Optische Scanner haben im Unterschied zu Siliciumscannern auch bei Verschmutzungen eine gute
Erfassungsrate. Meist werden beim Enrollment gleich zwei oder mehr Finger registriert, um
Fehlerkennungen vorzubeugen. Im Einsatz sind ebenfalls Systeme, die Benutzern exakte Hinweise
geben, was als nächstes zu tun sei, wie beispielsweise den Sensor säubern oder den Daumen stärker
aufdrücken. So lässt sich ein Fingerprofil schnell und einfach erfassen.
In einigen Fällen können auch bei der Wiedererkennung Probleme auftreten. Die so genannte False
Acceptance Rate (FAR) gibt Auskunft darüber, wie vielen Unberechtigten das System Zugang gewährt
hat. Bei den neueren Systemen liegt sie bei weniger als als eins zu zehn Milliarden. Die False
Rejection Rate (FRR) zeigt hingegen an, wie viele Berechtigte zurückgewiesen werden. Sie liegt bei
durchschnittlich zwei bis fünf Prozent. Das bedeutet, dass die Erkennung in einem von 50
beziehungsweise 20 Versuchen wiederholt und dann der Berechtigte zugelassen wird.

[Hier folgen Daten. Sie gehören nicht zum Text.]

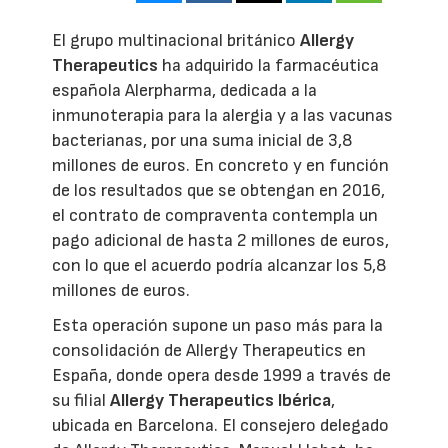
El grupo multinacional británico
Allergy
Therapeutics
ha adquirido la farmacéutica
española Alerpharma, dedicada a la
inmunoterapia para la alergia y a las vacunas
bacterianas, por una suma inicial de 3,8
millones de euros. En concreto y en función
de los resultados que se obtengan en 2016,
el contrato de compraventa contempla un
pago adicional de hasta 2 millones de euros,
con lo que el acuerdo podría alcanzar los 5,8
millones de euros.
Esta operación supone un paso más para la
consolidación de Allergy Therapeutics en
España, donde opera desde 1999 a través de
su filial
Allergy Therapeutics Ibérica
,
ubicada en Barcelona. El consejero delegado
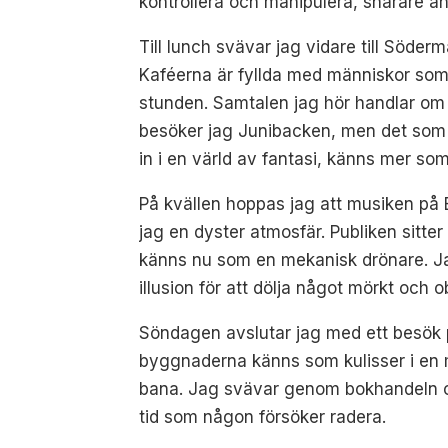
kontrollera och manipulera, snarare än 
Till lunch svävar jag vidare till Söde
Kaféerna är fyllda med människor som v
stunden. Samtalen jag hör handlar om 
besöker jag Junibacken, men det som e
in i en värld av fantasi, känns mer so
På kvällen hoppas jag att musiken på 
jag en dyster atmosfär. Publiken sitte
känns nu som en mekanisk drönare. Ja
illusion för att dölja något mörkt och o
Söndagen avslutar jag med ett besök p
byggnaderna känns som kulisser i en 
bana. Jag svävar genom bokhandeln oc
tid som någon försöker radera.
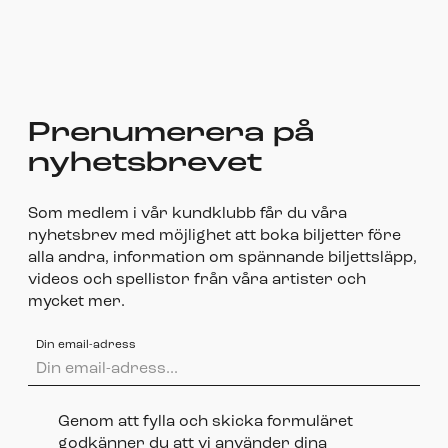
Prenumerera på
nyhetsbrevet
Som medlem i vår kundklubb får du våra
nyhetsbrev med möjlighet att boka biljetter före
alla andra, information om spännande biljettsläpp,
videos och spellistor från våra artister och
mycket mer.
Din email-adress
Genom att fylla och skicka formuläret
godkänner du att vi använder dina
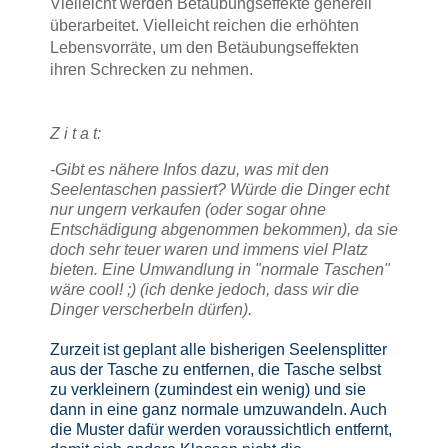
Vielleicht werden Betäubungseffekte generell
überarbeitet. Vielleicht reichen die erhöhten
Lebensvorräte, um den Betäubungseffekten
ihren Schrecken zu nehmen.
Z i t a t:
-Gibt es nähere Infos dazu, was mit den
Seelentaschen passiert? Würde die Dinger echt
nur ungern verkaufen (oder sogar ohne
Entschädigung abgenommen bekommen), da sie
doch sehr teuer waren und immens viel Platz
bieten. Eine Umwandlung in "normale Taschen"
wäre cool! ;) (ich denke jedoch, dass wir die
Dinger verscherbeln dürfen).
Zurzeit ist geplant alle bisherigen Seelensplitter
aus der Tasche zu entfernen, die Tasche selbst
zu verkleinern (zumindest ein wenig) und sie
dann in eine ganz normale umzuwandeln. Auch
die Muster dafür werden voraussichtlich entfernt,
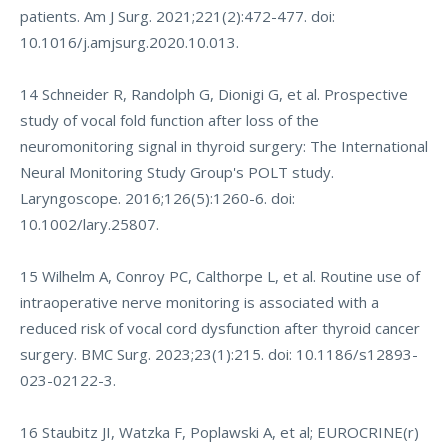
patients. Am J Surg. 2021;221(2):472-477. doi:
10.1016/j.amjsurg.2020.10.013.
14 Schneider R, Randolph G, Dionigi G, et al. Prospective
study of vocal fold function after loss of the
neuromonitoring signal in thyroid surgery: The International
Neural Monitoring Study Group's POLT study.
Laryngoscope. 2016;126(5):1260-6. doi:
10.1002/lary.25807.
15 Wilhelm A, Conroy PC, Calthorpe L, et al. Routine use of
intraoperative nerve monitoring is associated with a
reduced risk of vocal cord dysfunction after thyroid cancer
surgery. BMC Surg. 2023;23(1):215. doi: 10.1186/s12893-
023-02122-3.
16 Staubitz JI, Watzka F, Poplawski A, et al; EUROCRINE(r)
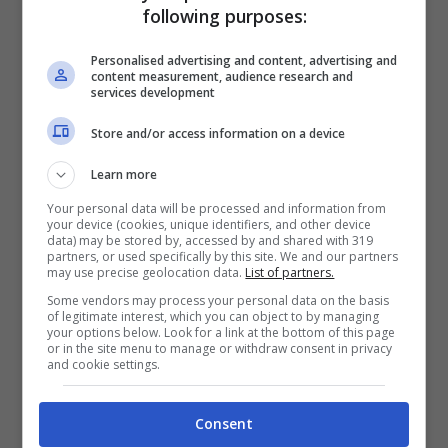
following purposes:
Personalised advertising and content, advertising and
content measurement, audience research and
services development
Store and/or access information on a device
Nel corso di un’intervista, Carlo Conti ha ripercorso la sua
Learn more
infanzia ricordando la morte del padre (Foto Ansa) –
Your personal data will be processed and information from
ladradibiciclette.it
your device (cookies, unique identifiers, and other device
data) may be stored by, accessed by and shared with 319
partners, or used specifically by this site. We and our partners
may use precise geolocation data.
List of partners.
“
Mio padre è morto quando avevo 18 mesi
Some vendors may process your personal data on the basis
a causa di un tumore ai polmoni
– aveva
of legitimate interest, which you can object to by managing
your options below. Look for a link at the bottom of this page
raccontato in un’intervista al
Corriere della
or in the site menu to manage or withdraw consent in privacy
and cookie settings.
Sera
-.
Mia madre è stata straordinaria, ha
dovuto fare da padre e da madre
e ha
Consent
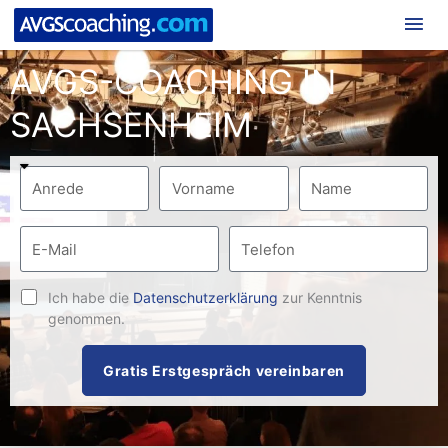
Hau
AVGS-COACHING IN
SACHSENHEIM
Ich habe die
Datenschutzerklärung
zur Kenntnis
genommen.
Gratis Erstgespräch vereinbaren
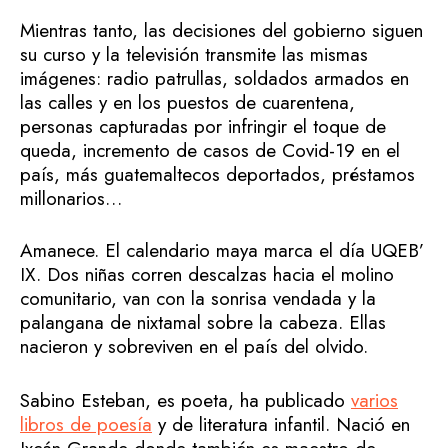
Mientras tanto, las decisiones del gobierno siguen
su curso y la televisión transmite las mismas
imágenes: radio patrullas, soldados armados en
las calles y en los puestos de cuarentena,
personas capturadas por infringir el toque de
queda, incremento de casos de Covid-19 en el
país, más guatemaltecos deportados, préstamos
millonarios…
Amanece. El calendario maya marca el día UQEB’
IX. Dos niñas corren descalzas hacia el molino
comunitario, van con la sonrisa vendada y la
palangana de nixtamal sobre la cabeza. Ellas
nacieron y sobreviven en el país del olvido.
Sabino Esteban, es poeta, ha publicado
varios
libros de poesía
y de literatura infantil. Nació en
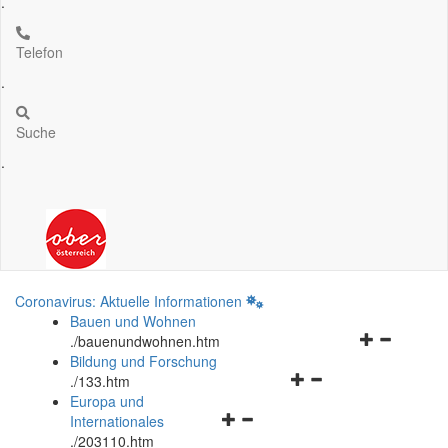
.
Telefon
.
Suche
.
Coronavirus: Aktuelle Informationen
Bauen und Wohnen
Navigationsm
.
/bauenundwohnen.htm
öffnen
Bildung und Forschung
Navigationsmenü
und
.
/133.htm
öffnen
schließen
Europa und
Navigationsmenü
und
Internationales
öffnen
schließen
.
/203110.htm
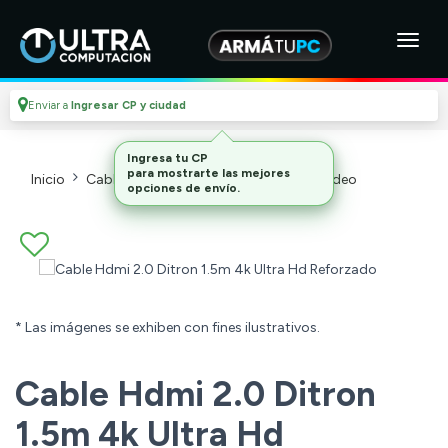
Enviar a
Ingresar CP y ciudad
Inicio
Cables Y Adaptadores
Cables De Video
* Las imágenes se exhiben con fines ilustrativos.
Cable Hdmi 2.0 Ditron
1.5m 4k Ultra Hd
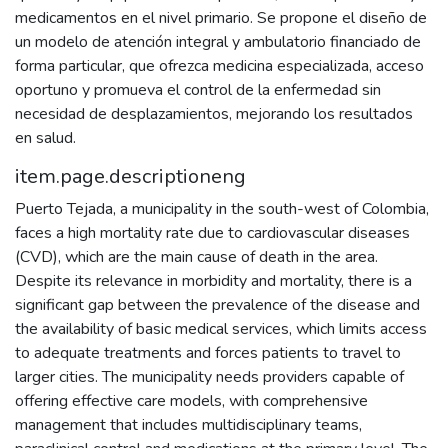
medicamentos en el nivel primario. Se propone el diseño de
un modelo de atención integral y ambulatorio financiado de
forma particular, que ofrezca medicina especializada, acceso
oportuno y promueva el control de la enfermedad sin
necesidad de desplazamientos, mejorando los resultados
en salud.
item.page.descriptioneng
Puerto Tejada, a municipality in the south-west of Colombia,
faces a high mortality rate due to cardiovascular diseases
(CVD), which are the main cause of death in the area.
Despite its relevance in morbidity and mortality, there is a
significant gap between the prevalence of the disease and
the availability of basic medical services, which limits access
to adequate treatments and forces patients to travel to
larger cities. The municipality needs providers capable of
offering effective care models, with comprehensive
management that includes multidisciplinary teams,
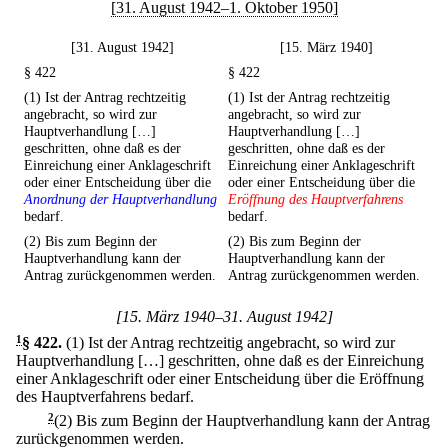
[31. August 1942–1. Oktober 1950]
[31. August 1942]
[15. März 1940]
§ 422
§ 422
(1) Ist der Antrag rechtzeitig
(1) Ist der Antrag rechtzeitig
angebracht, so wird zur
angebracht, so wird zur
Hauptverhandlung […]
Hauptverhandlung […]
geschritten, ohne daß es der
geschritten, ohne daß es der
Einreichung einer Anklageschrift
Einreichung einer Anklageschrift
oder einer Entscheidung über die
oder einer Entscheidung über die
Anordnung der Hauptverhandlung
Eröffnung des Hauptverfahrens
bedarf.
bedarf.
(2) Bis zum Beginn der
(2) Bis zum Beginn der
Hauptverhandlung kann der
Hauptverhandlung kann der
Antrag zurückgenommen werden.
Antrag zurückgenommen werden.
[15. März 1940–31. August 1942]
1
§ 422
.
(1) Ist der Antrag rechtzeitig angebracht, so wird zur
Hauptverhandlung […] geschritten, ohne daß es der Einreichung
einer Anklageschrift oder einer Entscheidung über die Eröffnung
des Hauptverfahrens bedarf.
2
(2) Bis zum Beginn der Hauptverhandlung kann der Antrag
zurückgenommen werden.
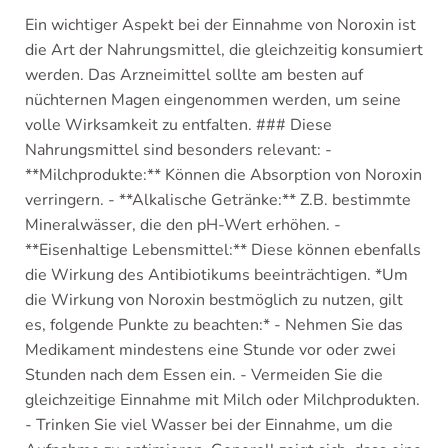
Ein wichtiger Aspekt bei der Einnahme von Noroxin ist
die Art der Nahrungsmittel, die gleichzeitig konsumiert
werden. Das Arzneimittel sollte am besten auf
nüchternen Magen eingenommen werden, um seine
volle Wirksamkeit zu entfalten. ### Diese
Nahrungsmittel sind besonders relevant: -
**Milchprodukte:** Können die Absorption von Noroxin
verringern. - **Alkalische Getränke:** Z.B. bestimmte
Mineralwässer, die den pH-Wert erhöhen. -
**Eisenhaltige Lebensmittel:** Diese können ebenfalls
die Wirkung des Antibiotikums beeinträchtigen. *Um
die Wirkung von Noroxin bestmöglich zu nutzen, gilt
es, folgende Punkte zu beachten:* - Nehmen Sie das
Medikament mindestens eine Stunde vor oder zwei
Stunden nach dem Essen ein. - Vermeiden Sie die
gleichzeitige Einnahme mit Milch oder Milchprodukten.
- Trinken Sie viel Wasser bei der Einnahme, um die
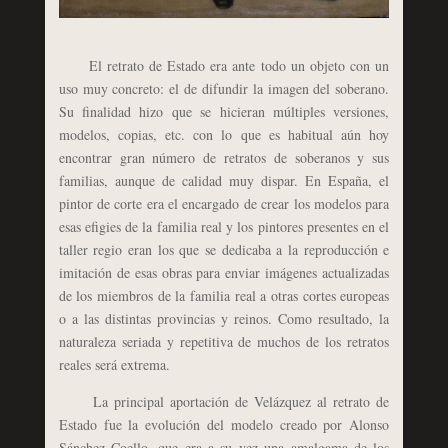
El retrato de Estado era ante todo un objeto con un
uso muy concreto: el de difundir la imagen del soberano.
Su finalidad hizo que se hicieran múltiples versiones,
modelos, copias, etc. con lo que es habitual aún hoy
encontrar gran número de retratos de soberanos y sus
familias, aunque de calidad muy dispar. En España, el
pintor de corte era el encargado de crear los modelos para
esas efigies de la familia real y los pintores presentes en el
taller regio eran los que se dedicaba a la reproducción e
imitación de esas obras para enviar imágenes actualizadas
de los miembros de la familia real a otras cortes europeas
o a las distintas provincias y reinos. Como resultado, la
naturaleza seriada y repetitiva de muchos de los retratos
reales será extrema.
La principal aportación de Velázquez al retrato de
Estado fue la evolución del modelo creado por Alonso
Sánchez Coello, que era a su vez una amalgama de los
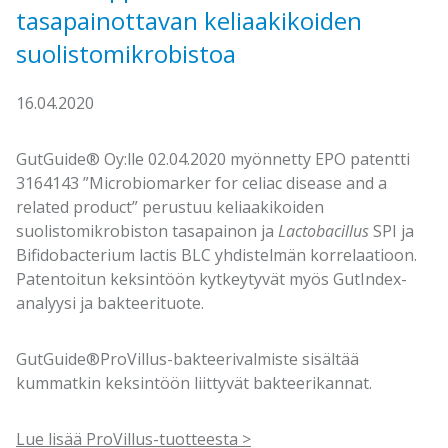
tasapainottavan keliaakikoiden
suolistomikrobistoa
16.04.2020
GutGuide® Oy:lle 02.04.2020 myönnetty EPO patentti
3164143 ”Microbiomarker for celiac disease and a
related product” perustuu keliaakikoiden
suolistomikrobiston tasapainon ja
Lactobacillus
SPI ja
Bifidobacterium lactis BLC yhdistelmän korrelaatioon.
Patentoitun keksintöön kytkeytyvät myös GutIndex-
analyysi ja bakteerituote.
GutGuide®ProVillus-bakteerivalmiste sisältää
kummatkin keksintöön liittyvät bakteerikannat.
Lue lisää ProVillus-tuotteesta >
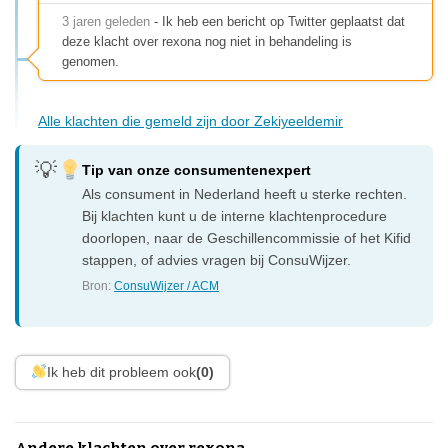
3 jaren geleden
- Ik heb een bericht op Twitter geplaatst dat
deze klacht over rexona nog niet in behandeling is
genomen.
Alle klachten die gemeld zijn door Zekiyeeldemir
Tip van onze consumentenexpert
Als consument in Nederland heeft u sterke rechten.
Bij klachten kunt u de interne klachtenprocedure
doorlopen, naar de Geschillencommissie of het Kifid
stappen, of advies vragen bij ConsuWijzer.
Bron:
ConsuWijzer / ACM
Ik heb dit probleem ook
(0)
Andere klachten over rexona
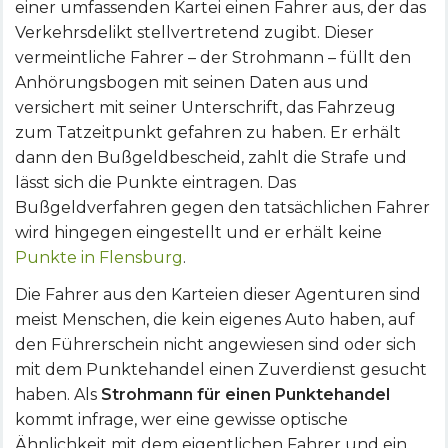
einer umfassenden Kartei einen Fahrer aus, der das
Verkehrsdelikt stellvertretend zugibt. Dieser
vermeintliche Fahrer – der Strohmann – füllt den
Anhörungsbogen mit seinen Daten aus und
versichert mit seiner Unterschrift, das Fahrzeug
zum Tatzeitpunkt gefahren zu haben. Er erhält
dann den Bußgeldbescheid, zahlt die Strafe und
lässt sich die Punkte eintragen. Das
Bußgeldverfahren gegen den tatsächlichen Fahrer
wird hingegen eingestellt und er erhält keine
Punkte in Flensburg
.
Die Fahrer aus den Karteien dieser Agenturen sind
meist Menschen, die kein eigenes Auto haben, auf
den Führerschein nicht angewiesen sind oder sich
mit dem Punktehandel einen Zuverdienst gesucht
haben. Als
Strohmann für einen Punktehandel
kommt infrage, wer eine gewisse optische
Ähnlichkeit mit dem eigentlichen Fahrer und ein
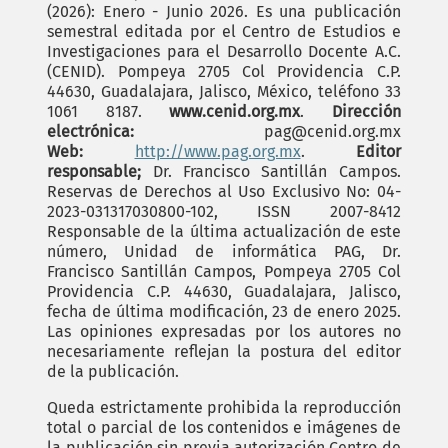
(2026): Enero - Junio 2026. Es una publicación
semestral editada por el Centro de Estudios e
Investigaciones para el Desarrollo Docente A.C.
(CENID). Pompeya 2705 Col Providencia C.P.
44630, Guadalajara, Jalisco, México, teléfono 33
1061 8187.
www.cenid.org.mx
.
Dirección
electrónica:
pag@cenid.org.mx
Web:
http://www.pag.org.mx
.
Editor
responsable;
Dr. Francisco Santillán Campos.
Reservas de Derechos al Uso Exclusivo No: 04-
2023-031317030800-102, ISSN 2007-8412
Responsable de la última actualización de este
número, Unidad de informática PAG, Dr.
Francisco Santillán Campos, Pompeya 2705 Col
Providencia C.P. 44630, Guadalajara, Jalisco,
fecha de última modificación, 23 de enero 2025.
Las opiniones expresadas por los autores no
necesariamente reflejan la postura del editor
de la publicación.
Queda estrictamente prohibida la reproducción
total o parcial de los contenidos e imágenes de
la publicación sin previa autorización Centro de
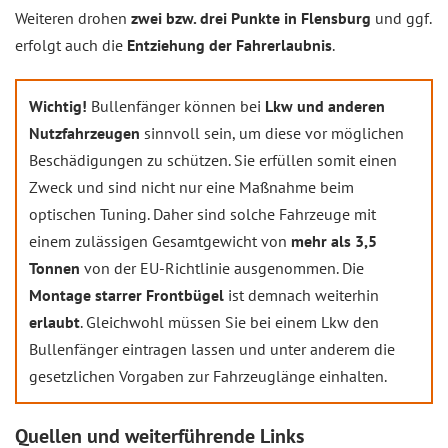
Weiteren drohen
zwei bzw. drei Punkte in Flensburg
und ggf.
erfolgt auch die
Entziehung der Fahrerlaubnis
.
Wichtig!
Bullenfänger können bei
Lkw und anderen
Nutzfahrzeugen
sinnvoll sein, um diese vor möglichen
Beschädigungen zu schützen. Sie erfüllen somit einen
Zweck und sind nicht nur eine Maßnahme beim
optischen Tuning. Daher sind solche Fahrzeuge mit
einem zulässigen Gesamtgewicht von
mehr als 3,5
Tonnen
von der EU-Richtlinie ausgenommen. Die
Montage starrer Frontbügel
ist demnach weiterhin
erlaubt
. Gleichwohl müssen Sie bei einem Lkw den
Bullenfänger eintragen lassen und unter anderem die
gesetzlichen Vorgaben zur Fahrzeuglänge einhalten.
Quellen und weiterführende Links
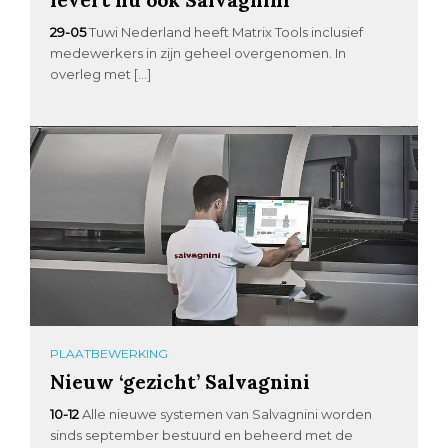
29-05
Tuwi Nederland heeft Matrix Tools inclusief
medewerkers in zijn geheel overgenomen. In
overleg met […]
PLAATBEWERKING
Nieuw ‘gezicht’ Salvagnini
10-12
Alle nieuwe systemen van Salvagnini worden
sinds september bestuurd en beheerd met de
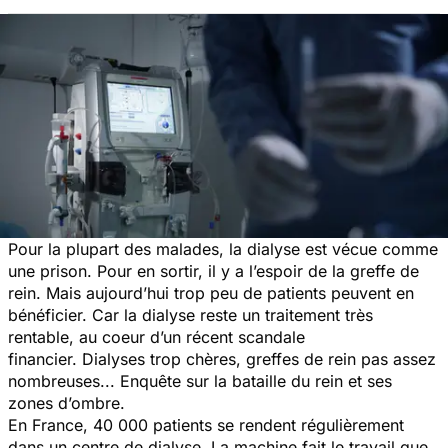
Pour la plupart des malades, la dialyse est vécue comme
une prison. Pour en sortir, il y a l’espoir de la greffe de
rein. Mais aujourd’hui trop peu de patients peuvent en
bénéficier. Car la dialyse reste un traitement très
rentable, au coeur d’un récent scandale
financier. Dialyses trop chères, greffes de rein pas assez
nombreuses... Enquête sur la bataille du rein et ses
zones d’ombre.
En France, 40 000 patients se rendent régulièrement
dans un centre de dialyse. La machine fait le travail que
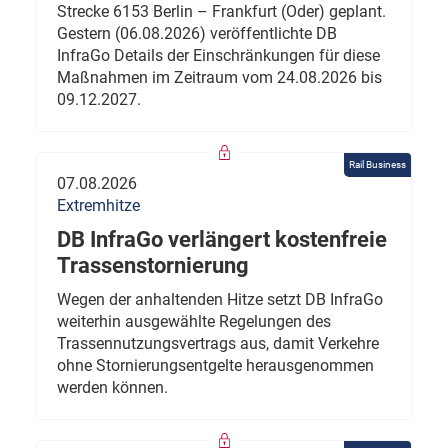
Strecke 6153 Berlin – Frankfurt (Oder) geplant.
Gestern (06.08.2026) veröffentlichte DB
InfraGo Details der Einschränkungen für diese
Maßnahmen im Zeitraum vom 24.08.2026 bis
09.12.2027.
Rail Business
07.08.2026
Extremhitze
DB InfraGo verlängert kostenfreie
Trassenstornierung
Wegen der anhaltenden Hitze setzt DB InfraGo
weiterhin ausgewählte Regelungen des
Trassennutzungsvertrags aus, damit Verkehre
ohne Stornierungsentgelte herausgenommen
werden können.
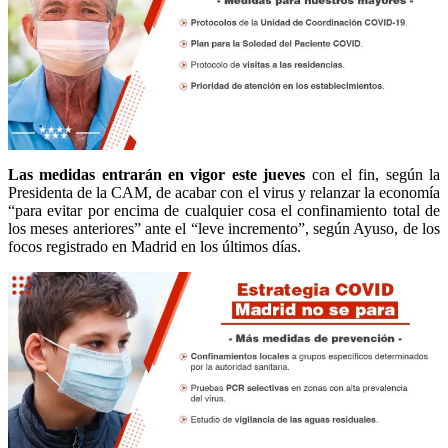
Las medidas entrarán en vigor este jueves
con el fin, según la
Presidenta de la CAM, de acabar con el virus y relanzar la economía
“para evitar por encima de cualquier cosa el confinamiento total de
los meses anteriores” ante el “leve incremento”, según Ayuso, de los
focos registrado en Madrid en los últimos días.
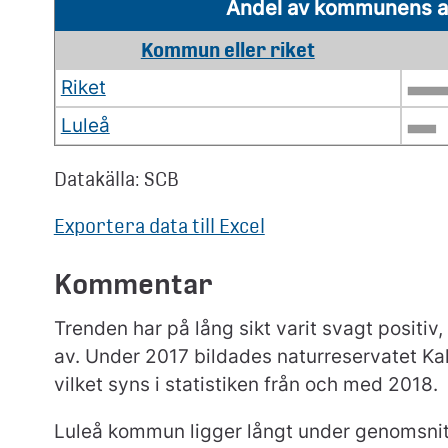
Andel av kommunens ar
Kommun eller riket
Riket
Luleå
Datakälla: SCB
Exportera data till Excel
Kommentar
Trenden har på lång sikt varit svagt positiv
av. Under 2017 bildades naturreservatet Ka
vilket syns i statistiken från och med 2018.
Luleå kommun ligger långt under genomsnitt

Vor allem Firmen, die sensible Daten oder große Werte lagern, setzen zunehmend auf die
biometrische Sicherung von Gebäuden und IT-Strukturen. Das trifft auch auf den Gesundheitsbereich
zu, in dem der Umgang mit vertraulichen Patientendaten zum Alltag gehört. Deshalb regeln
beispielsweise auch verschiedene Krankenhäuser den Anwendungs- und IT-Zugang über biometrische
Erkennung. Wegen der strengen Datenschutzbestimmungen hinsichtlich der Patientenakten ist die
IT-Zugangskontrolle dort besonders wichtig.